Bombas. ¿Por qué bombas? ¿Nos interesan las bombas? Ustedes no lo saben, yo no lo sabía, pero la respuesta es sí. Quizá por el logro tecnológico, quizá por la capacidad de condensar todo el horror posmoderno en una sola pesadilla tecnológica. Porque, queramos o no, hay un antes y un después de Hiroshima y Nagasaki. Eso sí: Martínez Ron no se centra en las detonaciones en suelo japonés, sino en las historias paralelas, más interesantes para conocer los porqués –y las consecuencias– de la investigación nuclear. Desde pilotos de aviones militares cuyas órdenes eran adentrarse en el hongo nuclear, hasta la meticulosa descripción de los pueblos de cartón piedra para evaluar los efectos destructivos de las explosiones. Ecos de una época que deberíamos evitar revivir por todos los medios.

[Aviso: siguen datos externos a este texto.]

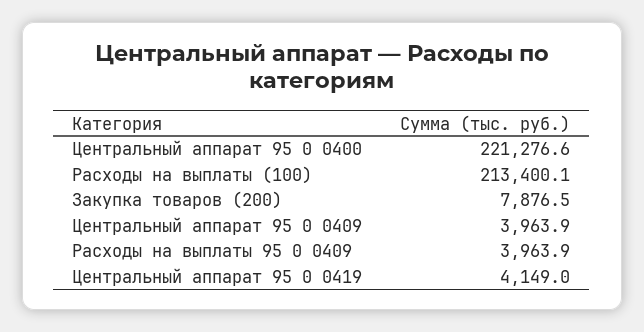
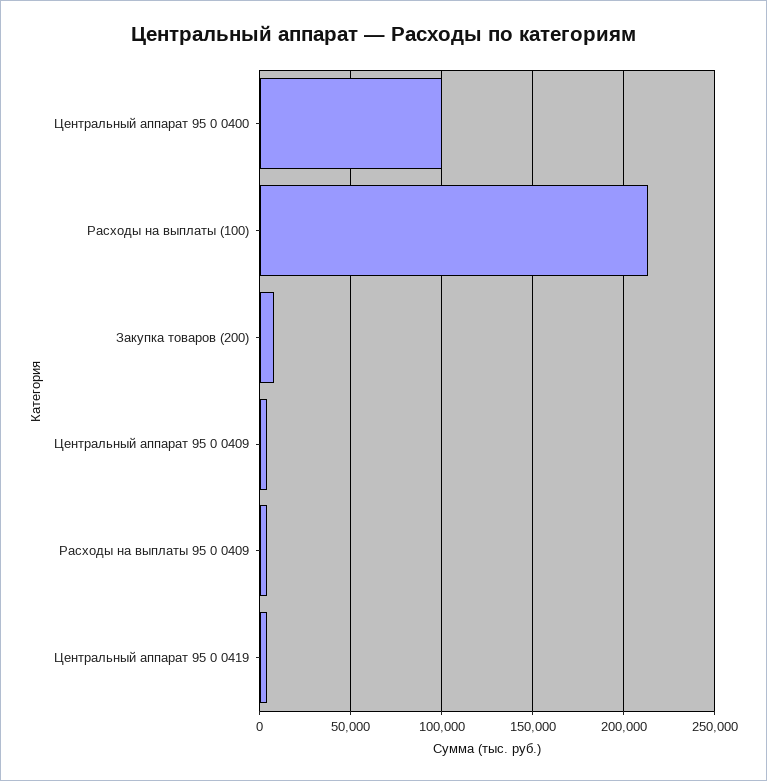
  {
-   "Центральный аппарат 95 0 0400": 221276.6,
+   "Центральный аппарат 95 0 0400": 100000,
    "Расходы на выплаты (100)": 213400.1,
    "Закупка товаров (200)": 7876.5,
    "Центральный аппарат 95 0 0409": 3963.9,
    "Расходы на выплаты 95 0 0409": 3963.9,
    "Центральный аппарат 95 0 0419": 4149
  }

El libro de Antonio Martínez Ron celebra de una forma difícilmente superable diez años de divulgación científica, de pasión por el conocimiento. Quizá, más allá de las fantásticas historias y de lo bien contadas que están, su mayor logro es hacerle cosquillas a nuestra pasión por el saber, dejarnos perplejos mientras enciende la hoguera que yace tras las retinas y que hace que nosotros, humanos, seamos lo que somos: la curiosidad. Y es que, como él dice, vivimos en una sociedad en la que es casi un estigma admitir que desconocíamos algo, en la que es cada vez más difícil recuperar el entusiasmo infantil con el que leíamos novelas de aventuras o descubríamos por primera vez nuestro entorno a través de un microscopio. Cuando cierren el libro, mirarán de forma distinta el mundo, el cielo, a ustedes mismos, y quizá no hay mejor legado para un volumen de divulgación científica que eso mismo: conseguir trastocarnos el eje de referencias para que todo sea nuevo y nada superfluo, ejercitar no solo los ojos, sino el cerebro, ensanchar las coordenadas de una cotidianidad fascinante.